Treasury Secretary Donald T. Regan admitted today that he had been impressed with the case made by "rich and poor nations alike" that high interest rates are having an adverse effect on their economies.
"And they attribute high interest rates to our budget deficit," he said in an interview after a meeting of the International Monetary Fund's policy-making interim committee.
"They all say the same thing," Regan observed. "They say that interest rates have to come down not only for the sake of their own individual economies, but for the benefit of the whole world."
Regan's basic response is that the United States also is troubled by high interest rates, and will do its best to get them down. But he said in the interview that he will report to President Reagan on the depth of European feeling, which may be of help in administration planning for next month's summit meeting.
The interim committee communique issued today included a passing reference to high interest rates and widely fluctuating exchange rates as among "the difficult problems" facing the world. But it cautioned against a premature shift toward monetary expansion.
Other problems listed were high unemployment, rising protectionism, and large balance of payments deficits in many countries. For all of this mixed bag "there are no quick and easy" answers, the communique said, falling back on the need for a "sustained pursuit of a balanced set of policies."
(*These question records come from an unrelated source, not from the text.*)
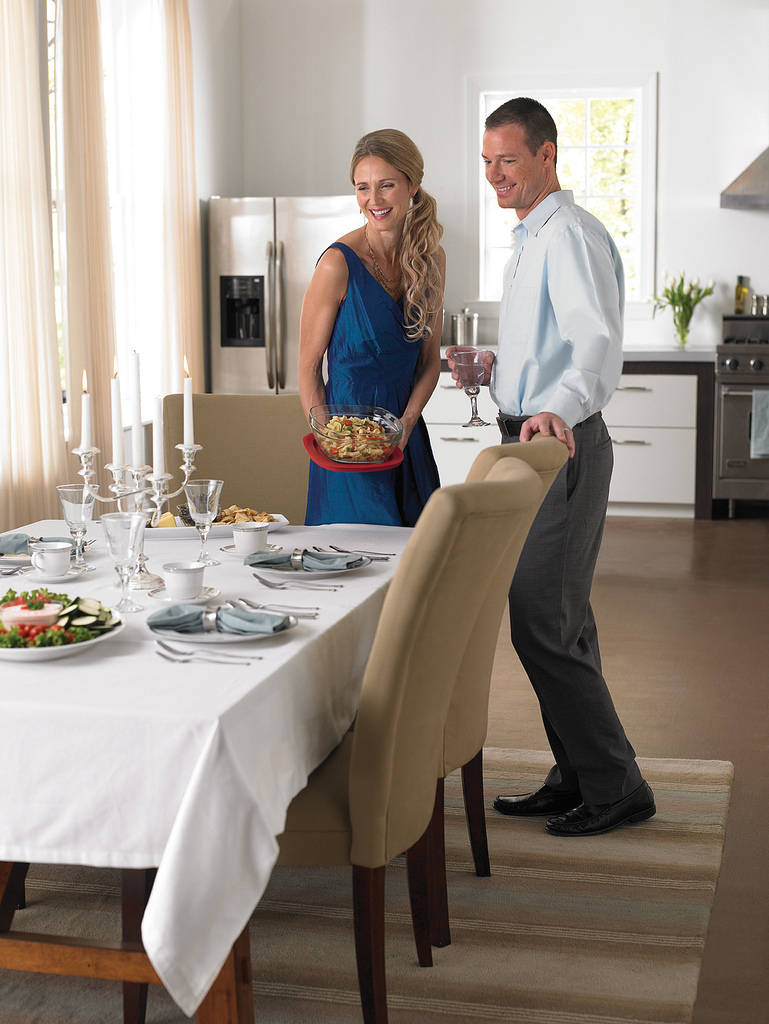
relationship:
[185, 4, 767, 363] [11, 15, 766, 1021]
wall on building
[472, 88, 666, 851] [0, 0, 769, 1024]
person stand building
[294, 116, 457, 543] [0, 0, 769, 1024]
person stand building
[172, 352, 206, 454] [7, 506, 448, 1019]
candle on table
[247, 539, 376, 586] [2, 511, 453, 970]
plate on table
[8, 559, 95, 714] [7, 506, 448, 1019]
plate on table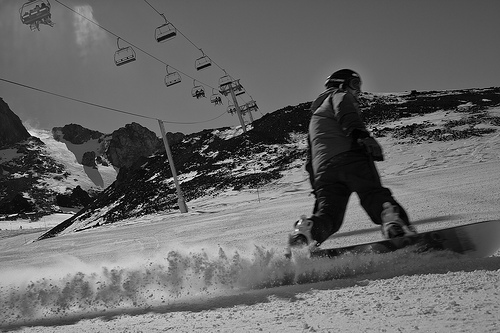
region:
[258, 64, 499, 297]
person snowboarding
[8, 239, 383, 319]
snow being pulled up by the back of the snowboard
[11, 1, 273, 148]
ski lift carrying people to the slopes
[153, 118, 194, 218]
pole supporting the ski lift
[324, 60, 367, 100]
black helmet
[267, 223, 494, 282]
snowboard tilted sideways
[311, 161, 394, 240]
black snow pants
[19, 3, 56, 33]
ski lift cart carrying people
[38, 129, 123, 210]
snow laying on the mountain side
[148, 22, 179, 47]
empty ski lift car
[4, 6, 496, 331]
Black and white filter.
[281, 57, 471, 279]
Person is snow boarding.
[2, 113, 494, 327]
Snow covering the ground.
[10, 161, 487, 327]
The snow is white.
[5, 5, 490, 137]
The sky is clear.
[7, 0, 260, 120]
The chairlift is grey.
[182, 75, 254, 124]
People on the chair lift.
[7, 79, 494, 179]
Snow covering the hills.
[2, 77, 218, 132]
The wires are black.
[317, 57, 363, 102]
Person is wearing a helmet.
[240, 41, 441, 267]
the guy wears jacket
Some nations, led by India, it was learned, had wanted the interim committee to take a more decisive stand on fighting unemployment. On the other hand, Regan, in his formal address to the interim committee, said flatly that "I would strike a somewhat more optimistic tone about the global economic situation than has Managing Director Jacques de Larosiere."
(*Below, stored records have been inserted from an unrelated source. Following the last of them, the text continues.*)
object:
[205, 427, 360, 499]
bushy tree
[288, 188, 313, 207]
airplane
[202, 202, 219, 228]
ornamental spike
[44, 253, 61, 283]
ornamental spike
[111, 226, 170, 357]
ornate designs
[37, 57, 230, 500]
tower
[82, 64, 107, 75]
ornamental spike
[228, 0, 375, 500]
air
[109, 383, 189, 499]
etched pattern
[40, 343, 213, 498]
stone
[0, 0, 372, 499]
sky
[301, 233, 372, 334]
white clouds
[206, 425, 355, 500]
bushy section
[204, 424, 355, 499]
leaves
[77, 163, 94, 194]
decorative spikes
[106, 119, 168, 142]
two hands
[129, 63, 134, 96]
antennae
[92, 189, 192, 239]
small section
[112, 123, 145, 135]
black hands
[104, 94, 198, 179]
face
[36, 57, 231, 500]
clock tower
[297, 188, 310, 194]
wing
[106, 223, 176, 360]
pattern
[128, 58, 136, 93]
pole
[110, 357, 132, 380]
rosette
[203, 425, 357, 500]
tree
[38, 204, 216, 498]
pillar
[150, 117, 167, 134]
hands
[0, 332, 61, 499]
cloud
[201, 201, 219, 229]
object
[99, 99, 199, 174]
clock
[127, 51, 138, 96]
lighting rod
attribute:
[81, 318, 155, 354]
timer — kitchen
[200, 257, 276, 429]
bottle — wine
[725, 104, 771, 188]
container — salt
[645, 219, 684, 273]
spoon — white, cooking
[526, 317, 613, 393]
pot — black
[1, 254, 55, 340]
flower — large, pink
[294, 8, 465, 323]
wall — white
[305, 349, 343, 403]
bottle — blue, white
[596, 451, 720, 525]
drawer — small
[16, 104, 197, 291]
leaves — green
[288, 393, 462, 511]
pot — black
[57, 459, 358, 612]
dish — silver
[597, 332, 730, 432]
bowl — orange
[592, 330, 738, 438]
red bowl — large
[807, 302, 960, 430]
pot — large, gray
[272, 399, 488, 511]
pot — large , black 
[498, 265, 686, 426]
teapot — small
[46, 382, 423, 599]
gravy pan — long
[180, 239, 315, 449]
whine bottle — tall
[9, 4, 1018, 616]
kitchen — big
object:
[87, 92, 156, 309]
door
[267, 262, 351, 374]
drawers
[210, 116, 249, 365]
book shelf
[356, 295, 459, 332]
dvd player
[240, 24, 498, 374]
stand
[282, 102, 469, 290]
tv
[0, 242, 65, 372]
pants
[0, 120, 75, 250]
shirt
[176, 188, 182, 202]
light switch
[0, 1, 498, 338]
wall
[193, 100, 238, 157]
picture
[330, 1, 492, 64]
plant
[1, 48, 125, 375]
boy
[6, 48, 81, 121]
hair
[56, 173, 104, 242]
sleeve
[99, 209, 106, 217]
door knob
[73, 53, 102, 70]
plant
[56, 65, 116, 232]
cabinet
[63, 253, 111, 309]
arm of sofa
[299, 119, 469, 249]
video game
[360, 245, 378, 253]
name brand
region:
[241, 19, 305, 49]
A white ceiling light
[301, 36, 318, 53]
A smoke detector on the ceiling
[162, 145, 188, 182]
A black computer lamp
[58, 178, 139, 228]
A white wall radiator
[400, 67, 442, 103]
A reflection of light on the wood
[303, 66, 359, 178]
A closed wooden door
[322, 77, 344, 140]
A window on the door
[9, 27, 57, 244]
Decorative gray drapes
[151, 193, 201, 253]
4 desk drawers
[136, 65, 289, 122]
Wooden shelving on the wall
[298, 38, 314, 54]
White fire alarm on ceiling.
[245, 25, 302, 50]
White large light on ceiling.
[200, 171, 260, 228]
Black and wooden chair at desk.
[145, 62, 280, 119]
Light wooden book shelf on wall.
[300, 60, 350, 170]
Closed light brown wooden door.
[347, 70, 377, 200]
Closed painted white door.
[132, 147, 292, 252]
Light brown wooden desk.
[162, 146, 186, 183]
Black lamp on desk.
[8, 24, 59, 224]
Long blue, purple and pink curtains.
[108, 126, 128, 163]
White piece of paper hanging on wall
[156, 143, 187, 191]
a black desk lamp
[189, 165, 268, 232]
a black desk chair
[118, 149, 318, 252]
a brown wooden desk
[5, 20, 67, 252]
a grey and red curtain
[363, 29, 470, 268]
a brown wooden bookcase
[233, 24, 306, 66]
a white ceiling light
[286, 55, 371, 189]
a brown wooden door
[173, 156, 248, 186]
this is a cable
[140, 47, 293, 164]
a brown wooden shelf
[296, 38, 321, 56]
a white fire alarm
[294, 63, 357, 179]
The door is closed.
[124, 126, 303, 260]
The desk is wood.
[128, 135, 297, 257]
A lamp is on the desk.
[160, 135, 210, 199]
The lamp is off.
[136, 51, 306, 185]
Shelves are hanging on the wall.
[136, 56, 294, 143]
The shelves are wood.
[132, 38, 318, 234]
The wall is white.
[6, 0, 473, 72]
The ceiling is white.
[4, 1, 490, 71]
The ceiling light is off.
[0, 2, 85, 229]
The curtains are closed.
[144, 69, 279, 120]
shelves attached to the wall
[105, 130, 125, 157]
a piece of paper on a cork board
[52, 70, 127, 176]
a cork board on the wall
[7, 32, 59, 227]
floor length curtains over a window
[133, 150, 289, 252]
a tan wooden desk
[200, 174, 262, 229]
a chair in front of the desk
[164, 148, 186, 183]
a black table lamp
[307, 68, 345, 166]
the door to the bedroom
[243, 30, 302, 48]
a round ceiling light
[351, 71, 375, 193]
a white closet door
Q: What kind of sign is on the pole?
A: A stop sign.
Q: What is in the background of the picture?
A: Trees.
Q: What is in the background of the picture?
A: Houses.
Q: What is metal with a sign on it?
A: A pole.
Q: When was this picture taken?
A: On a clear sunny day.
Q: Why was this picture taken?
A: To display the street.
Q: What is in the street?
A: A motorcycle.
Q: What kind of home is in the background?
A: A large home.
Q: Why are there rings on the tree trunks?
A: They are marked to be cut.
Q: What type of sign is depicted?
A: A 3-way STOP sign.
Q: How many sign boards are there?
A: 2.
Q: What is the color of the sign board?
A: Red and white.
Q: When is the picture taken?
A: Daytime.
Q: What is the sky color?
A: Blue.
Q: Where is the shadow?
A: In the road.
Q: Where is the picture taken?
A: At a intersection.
De Larosiere issued a forecast calling for real economic growth of only 0.8 percent in all industrial countries this year, rising to 2.5 percent in 1983. For the United States, the IMF executive predicted a decline of one percent this year and growth of only 1.8 percent in 1983.
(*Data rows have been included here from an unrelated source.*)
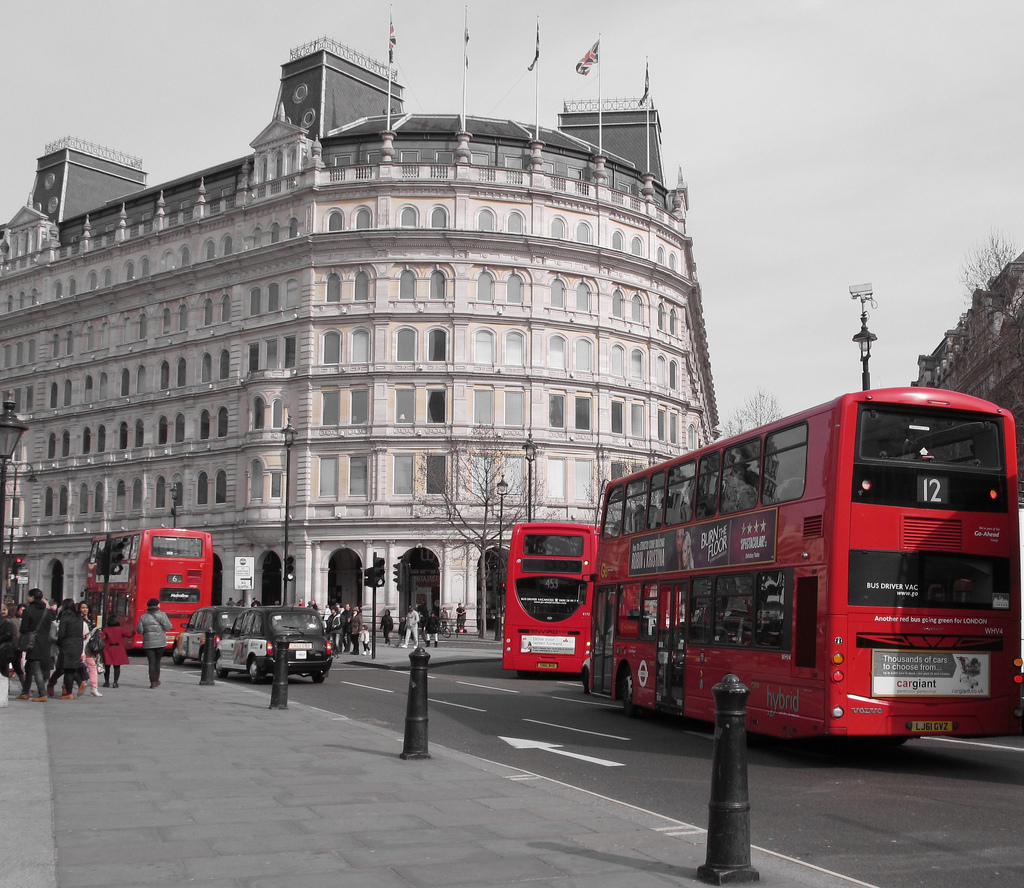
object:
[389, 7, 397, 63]
flags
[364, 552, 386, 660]
light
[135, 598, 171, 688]
people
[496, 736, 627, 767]
arrow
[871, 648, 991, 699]
sign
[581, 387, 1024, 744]
bus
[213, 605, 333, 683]
car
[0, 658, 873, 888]
sidewalk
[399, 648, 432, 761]
pillars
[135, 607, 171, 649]
jacket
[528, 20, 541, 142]
poles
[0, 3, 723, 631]
building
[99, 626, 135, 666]
coat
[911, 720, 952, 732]
plate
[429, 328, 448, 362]
window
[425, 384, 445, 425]
window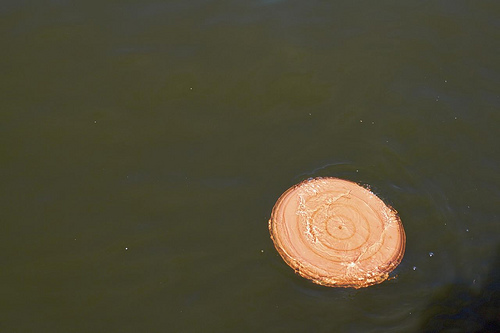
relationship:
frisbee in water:
[270, 176, 405, 286] [1, 1, 498, 331]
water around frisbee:
[1, 1, 498, 331] [270, 176, 405, 286]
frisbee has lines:
[270, 176, 405, 286] [304, 200, 381, 257]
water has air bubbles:
[1, 1, 498, 331] [412, 226, 473, 273]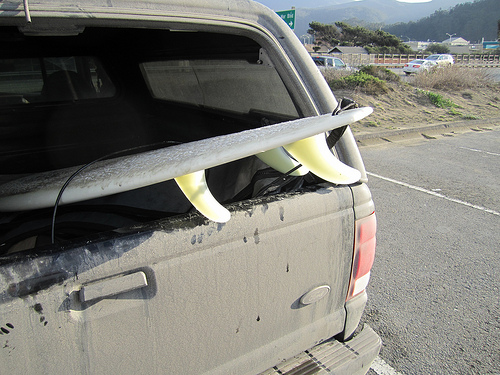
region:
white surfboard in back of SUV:
[16, 80, 383, 246]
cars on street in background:
[321, 40, 471, 88]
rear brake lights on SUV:
[330, 203, 394, 313]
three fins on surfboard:
[129, 131, 369, 236]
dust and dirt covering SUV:
[216, 210, 298, 337]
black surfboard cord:
[37, 134, 164, 247]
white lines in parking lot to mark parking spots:
[426, 125, 481, 232]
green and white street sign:
[261, 5, 301, 35]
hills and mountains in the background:
[315, 0, 459, 54]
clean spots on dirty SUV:
[10, 291, 58, 353]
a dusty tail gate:
[0, 181, 362, 373]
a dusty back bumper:
[266, 318, 388, 371]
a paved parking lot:
[336, 129, 496, 362]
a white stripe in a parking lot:
[356, 154, 487, 226]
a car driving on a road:
[401, 57, 434, 75]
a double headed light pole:
[444, 31, 459, 48]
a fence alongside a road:
[325, 49, 495, 69]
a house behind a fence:
[326, 42, 371, 59]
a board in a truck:
[4, 74, 374, 275]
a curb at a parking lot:
[355, 112, 497, 145]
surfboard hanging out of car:
[15, 83, 362, 270]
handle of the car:
[71, 260, 166, 325]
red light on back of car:
[330, 208, 392, 297]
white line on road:
[408, 162, 480, 235]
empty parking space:
[406, 133, 485, 221]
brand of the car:
[279, 272, 343, 329]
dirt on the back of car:
[176, 242, 288, 357]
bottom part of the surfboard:
[157, 154, 237, 226]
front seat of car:
[23, 61, 103, 110]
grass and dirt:
[410, 87, 454, 123]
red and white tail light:
[343, 209, 378, 305]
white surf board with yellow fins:
[2, 93, 392, 238]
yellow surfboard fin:
[281, 133, 366, 195]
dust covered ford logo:
[297, 275, 335, 310]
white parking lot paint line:
[362, 165, 497, 228]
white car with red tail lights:
[400, 56, 440, 73]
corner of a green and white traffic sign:
[272, 5, 306, 32]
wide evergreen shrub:
[306, 13, 427, 58]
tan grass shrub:
[410, 59, 497, 93]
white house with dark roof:
[443, 30, 476, 48]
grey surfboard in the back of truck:
[2, 97, 372, 209]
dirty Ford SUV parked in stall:
[1, 2, 383, 374]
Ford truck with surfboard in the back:
[1, 0, 383, 373]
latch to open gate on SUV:
[77, 270, 149, 302]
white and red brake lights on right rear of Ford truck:
[347, 212, 377, 299]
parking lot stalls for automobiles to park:
[378, 130, 498, 334]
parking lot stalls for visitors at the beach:
[1, 0, 497, 373]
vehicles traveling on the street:
[325, 52, 462, 74]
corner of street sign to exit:
[279, 6, 305, 27]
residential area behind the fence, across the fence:
[308, 26, 498, 63]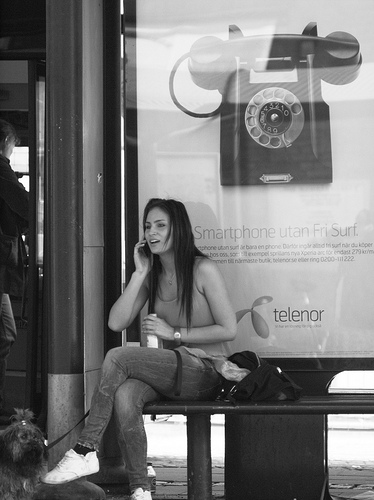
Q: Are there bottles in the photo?
A: Yes, there is a bottle.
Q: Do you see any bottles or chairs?
A: Yes, there is a bottle.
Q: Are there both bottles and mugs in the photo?
A: No, there is a bottle but no mugs.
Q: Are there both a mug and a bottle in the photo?
A: No, there is a bottle but no mugs.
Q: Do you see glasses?
A: No, there are no glasses.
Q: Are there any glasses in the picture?
A: No, there are no glasses.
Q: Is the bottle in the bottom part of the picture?
A: Yes, the bottle is in the bottom of the image.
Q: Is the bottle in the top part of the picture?
A: No, the bottle is in the bottom of the image.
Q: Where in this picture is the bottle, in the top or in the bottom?
A: The bottle is in the bottom of the image.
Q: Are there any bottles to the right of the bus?
A: Yes, there is a bottle to the right of the bus.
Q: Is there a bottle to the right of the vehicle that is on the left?
A: Yes, there is a bottle to the right of the bus.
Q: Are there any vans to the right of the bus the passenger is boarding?
A: No, there is a bottle to the right of the bus.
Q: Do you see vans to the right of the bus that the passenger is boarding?
A: No, there is a bottle to the right of the bus.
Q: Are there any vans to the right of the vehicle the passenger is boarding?
A: No, there is a bottle to the right of the bus.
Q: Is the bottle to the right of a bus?
A: Yes, the bottle is to the right of a bus.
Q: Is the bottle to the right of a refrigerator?
A: No, the bottle is to the right of a bus.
Regan had a brighter economic forecast, starting with a 4 to 4.5 percent real gain for the United States in the second half of this year. But the basic underlying U.S. optimism, Regan explained to the interim committee, runs to substantial gains on the inflation front, but "most important, we expect more or less complete elimination of the OPEC surplus this year."
Weakness in the oil market is not a temporary phenomenon, Regan told the closed-door session. "Elimination of the OPEC surplus will be reflected in equally sharp improvement in the aggregate current account position of oil importers." In other words, he added, the "reduction in the OPEC surplus will have the effect of shifting demand to the industrial world, thereby stimulating growth."
The interim committee communique ignored this American view, noting only the "rapidly changing pattern of international payments." Many of the poor countries view the declining OPEC surplus with alarm, assuming that their oil bills will not decline as quickly as the availability of OPEC loans to them through the international agencies.
For example, World Bank President A. W. Clausen told the opening session of the IMF-Bank Development Committee that the outlook for official development assistance is bleak because of the disappearance of the OPEC surplus, and because of big budget deficits in the industrial world.
Perhaps the major substantive step announced in the IMF communique was agreement that work on the eighth quota review--the next installment of adding to IMF resources--was given high priority, with a decision to be made final before the end of 1983.
That had been one of De Larosiere's objectives before the meeting. He also won assent for language that assigns the IMF "an important role" in the adjustment and financing of balance-of-payments deficits.
The general sense of the discussion among the ministers in private was that there would be a modest increase in quotas--far from the tripling of the current 60 billion special drawing rights (roughly $70 billion).